Despite SAF being touted as an integral solution to cut down on carbon emissions, it is generally far more expensive than standard jet fuel. Subsequently, airlines have shared their concerns regarding the price of SAF, especially since they are expected to meet carbon reduction targets.
IATA previously noted that with the right policy support, SAF could make up 2% of all aviation fuel by the middle of this decade. Thus, 2025 is set to become a tipping point in SAF’s competitiveness with fossil fuels. Once this benchmark has been reached, SAF will be on its way to becoming the main source of aviation fuel. After all, the cost is a prime reason why several airlines have been slow in adopting SAF.
In 2020, the overall cost of jet fuel was $0.5 per liter. Meanwhile, the cost of SAF was $1.1 per liter. So, SAF was more than double the price of conventional jet fuel.
Nonetheless, we’ve already seen the cost of jet fuel spike amid political and social crises this year. According to Jet-A1-Fuel.com, the price of A1 fuel as of April 29th is around $1.11 per liter in the United States.
The upcoming trend
While the current price is the result of a global crisis and isn’t a reflection of a natural trajectory, the general price of conventional jet fuel is expected to rise each year while the rate of SAF (HEFA) is anticipated to drop.
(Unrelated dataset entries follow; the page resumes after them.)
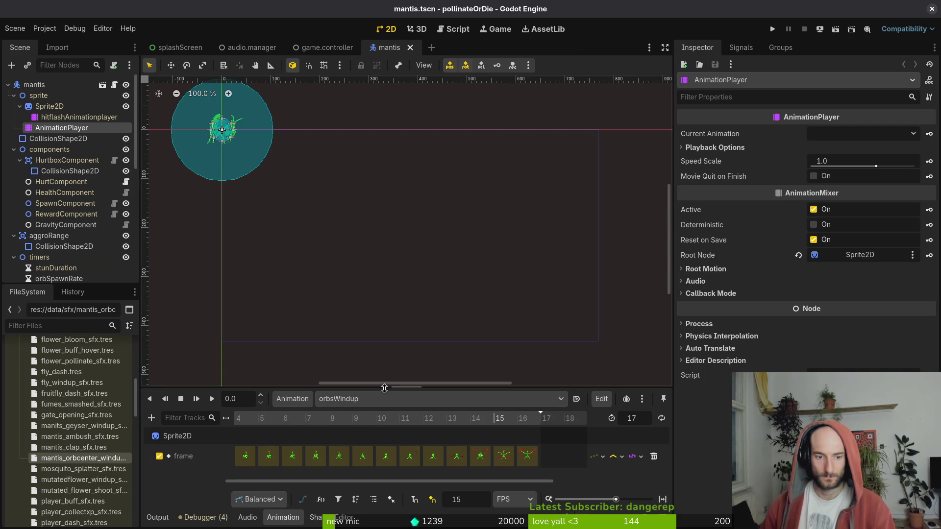
left_click_drag(410, 391, 412, 293)
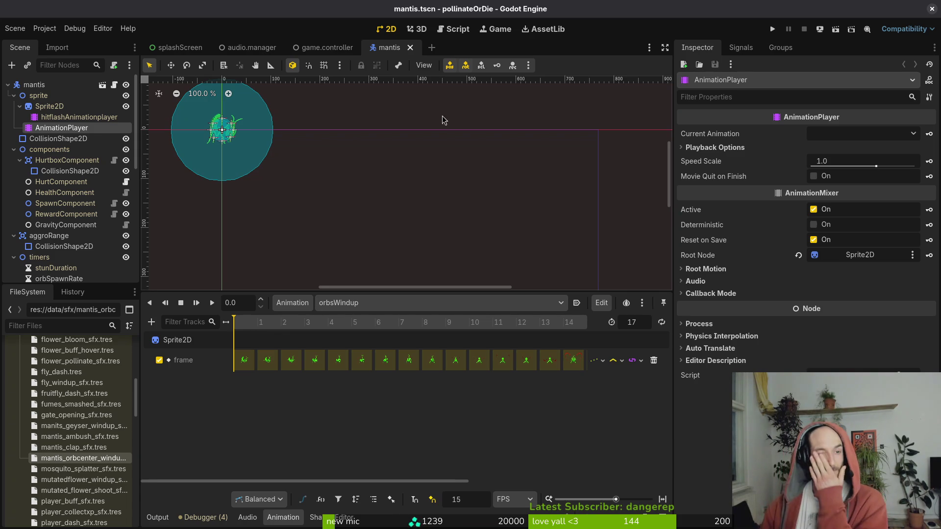
left_click(251, 47)
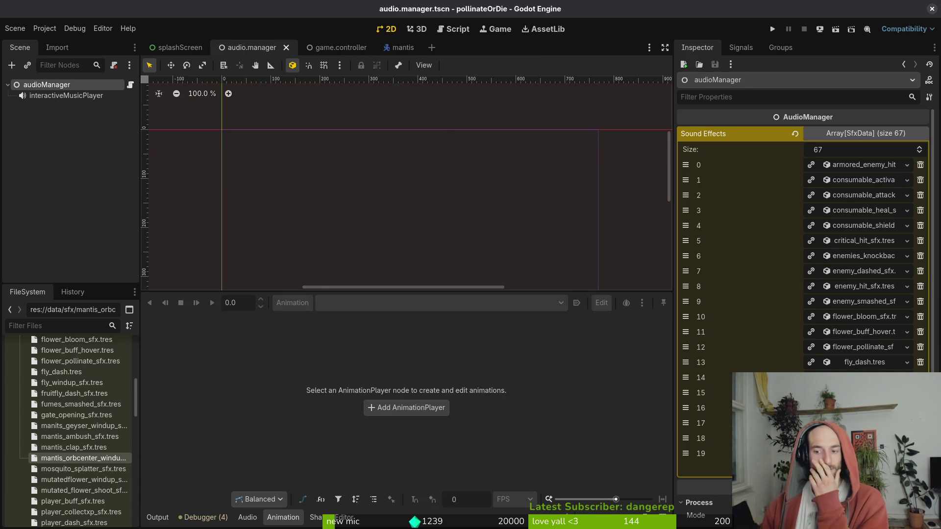
- Page the Sound Effects array to its last page and expand item 66, Mantis Orbcenter Windup
scroll(804, 221, "down", 3)
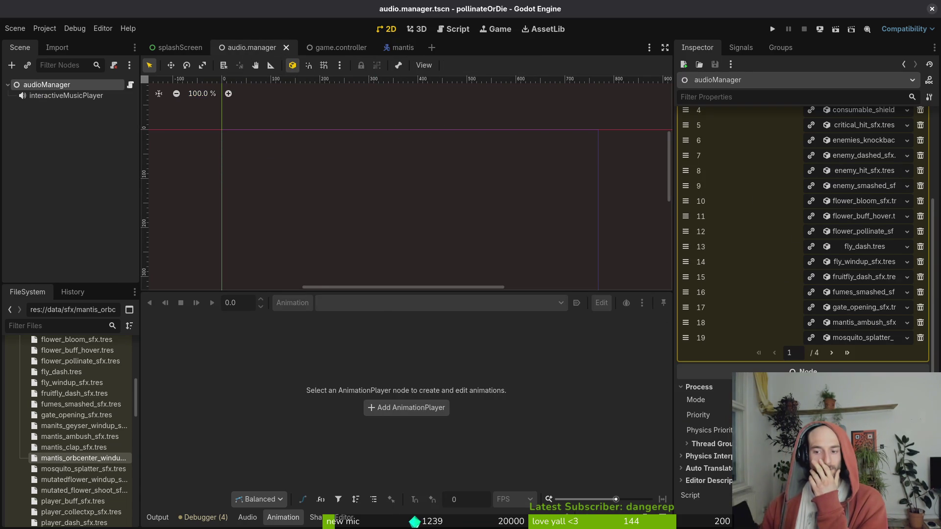
left_click(833, 353)
left_click(833, 353)
left_click(833, 353)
At the Sustainable Skies Summit in Farnborough, England, earlier this month, which Simple Flying attended, engine powerhouse CFM International highlighted that the annual escalation factor for conventional jet fuel is 1%. Meanwhile, the annual escalation factor for CO2 compliance cost is 3.5%, piling on the fees for operators in this department.
In comparison, the average efficiency factor for SAF is 2.25%. Altogether, with effective policies, SAF price could be equal to jet fuel and CO2 emission costs by approximately 2037.
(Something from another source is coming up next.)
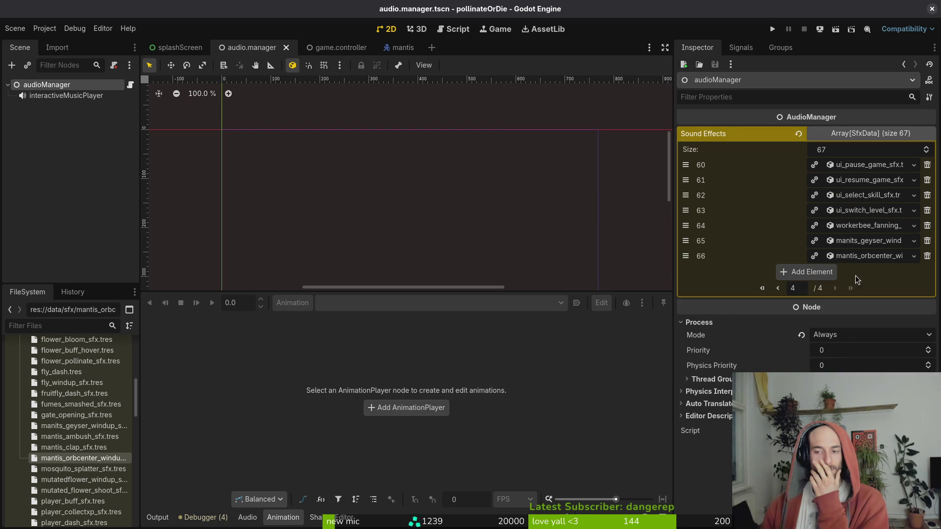
left_click(864, 256)
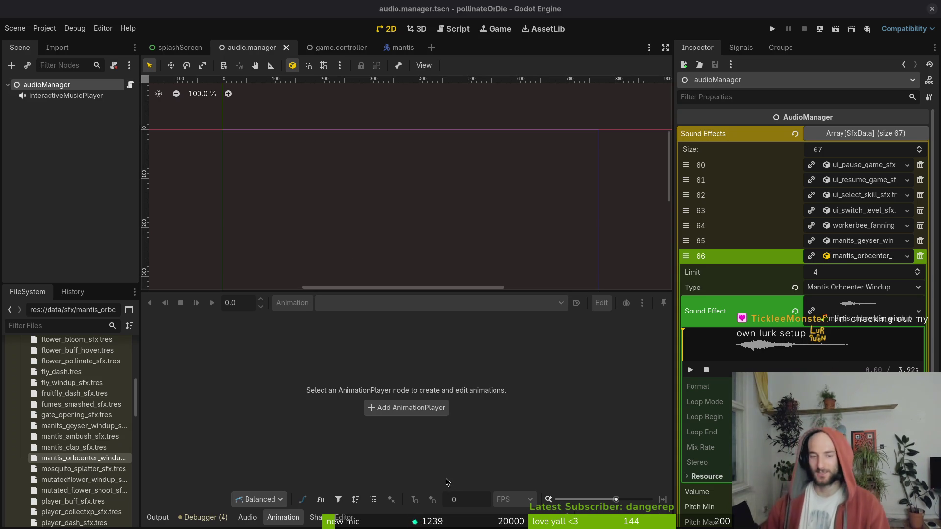
- Play the windup clip's waveform preview, skip to about 0.85 s, then return to mantis.tscn
left_click(847, 311)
The price of SAF is expected to drop considerably later this decade, while the price of conventional jet fuel is predicted to rise sharply in the coming years. Photo: Neste
We’ve already seen a significant deployment increase from airlines in the last three years. In 2019, carriers committed to 40 million liters of SAF. There was then a 55% jump in 2020 to 80 million liters, leaping again to 120 million liters in 2021.
Just last fall, CFM worked with Airbus to deploy an A319neo with 100% SAF. Additionally, Airbus expanded its experiments to the A380 last month. All of Airbus’ aircraft are currently 50% SAF blend compatible. However, the manufacturer is looking to raise this percentage to 100% by 2030.
CFM International president and CEO Gaël Méheust shared the following at the Sustainable Skies Summit:
“Don’t let anyone tell you that we can’t fly with 100% SAF. We’ve demonstrated it, and we will continue to work to gather information and tell authorities that we need to raise the 50% all the way to 100%.”
While SAF will be a driving force in the sustainability journey, it’s not the silver bullet. Notably, hydrogen-electric technology will play a significant role in the green transformation. Méheust calls hydrogen the true zero-carbon solution due to its potentially environmentally-friendly methods of utilization.
All in all, government policy will be the catalyst to help SAF become competitive with the support of cost-effective production methods. By the time the 2030s arrive, we can expect a new-look fuel industry.